**Required tasks:**
**1)** In the passage on big projects and optimism, which two people does Virginia Postrel critique?
**2)** According to the passage on big projects and optimism, why did people believe the future would be better than the present?

Has the American public’s sense of progress been diminished by the lack of “big projects” in recent memory? No moon shots or space elevators, no Hoover dams, no ubiquitous high-speed rail? Would these types of massive projects bring with them a new sense of optimism? Virginia Postrel doubts it, quite aside from whether such efforts would be successful in technical or economic terms. In her critique of business icon Peter Theil and science fiction writer Neal Stephenson on this point, Postrel says they confuse satisfaction from an improved quality of life in the mid-twentieth century with optimism about the future impact of iconic public investments in infrastructure and technology:
“People believed the future would be better than the present because they believed the present was better than the past. They constantly heard stories — not speculative, futuristic stories but news stories, fashion stories, real-estate stories, medical stories — that reinforced this belief. They remembered epidemics and rejoiced in vaccines and wonder drugs. They looked back on crowded urban walk-ups and appreciated neat suburban homes. They recalled ironing on sweaty summer days and celebrated air conditioning and wash-and-wear fabrics. They marveled at tiny transistor radios and dreamed of going on airplane trips.”

**Record set:**
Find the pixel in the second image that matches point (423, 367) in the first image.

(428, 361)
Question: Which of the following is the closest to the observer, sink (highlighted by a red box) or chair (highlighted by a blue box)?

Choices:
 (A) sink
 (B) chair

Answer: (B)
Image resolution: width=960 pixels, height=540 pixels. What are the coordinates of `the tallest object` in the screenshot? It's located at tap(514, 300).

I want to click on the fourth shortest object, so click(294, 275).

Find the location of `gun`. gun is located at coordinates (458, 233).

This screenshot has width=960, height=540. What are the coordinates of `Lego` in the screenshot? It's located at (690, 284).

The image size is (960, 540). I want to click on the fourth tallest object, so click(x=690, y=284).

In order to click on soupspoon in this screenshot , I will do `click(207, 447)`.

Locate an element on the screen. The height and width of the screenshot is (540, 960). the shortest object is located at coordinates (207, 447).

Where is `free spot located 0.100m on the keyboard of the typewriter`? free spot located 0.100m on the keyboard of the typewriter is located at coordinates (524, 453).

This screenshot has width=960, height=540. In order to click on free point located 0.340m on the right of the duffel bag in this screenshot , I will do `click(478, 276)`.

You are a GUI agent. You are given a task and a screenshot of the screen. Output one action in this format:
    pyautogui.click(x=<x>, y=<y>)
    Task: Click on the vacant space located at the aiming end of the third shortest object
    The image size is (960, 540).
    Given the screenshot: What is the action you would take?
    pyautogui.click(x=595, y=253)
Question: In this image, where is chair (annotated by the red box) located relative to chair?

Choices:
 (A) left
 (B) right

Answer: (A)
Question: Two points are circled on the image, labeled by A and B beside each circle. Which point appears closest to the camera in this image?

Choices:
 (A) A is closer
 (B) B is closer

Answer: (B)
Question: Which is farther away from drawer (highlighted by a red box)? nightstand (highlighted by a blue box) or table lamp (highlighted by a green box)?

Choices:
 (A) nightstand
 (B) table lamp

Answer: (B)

**Answers to the problems:**
**1)** Business icon Peter Theil and science fiction writer Neal Stephenson.

**2)** They believed the present was better than the past. Constant news, fashion, real-estate and medical stories reinforced that belief. They remembered epidemics and rejoiced in vaccines and wonder drugs, and they appreciated neat suburban homes after crowded urban walk-ups.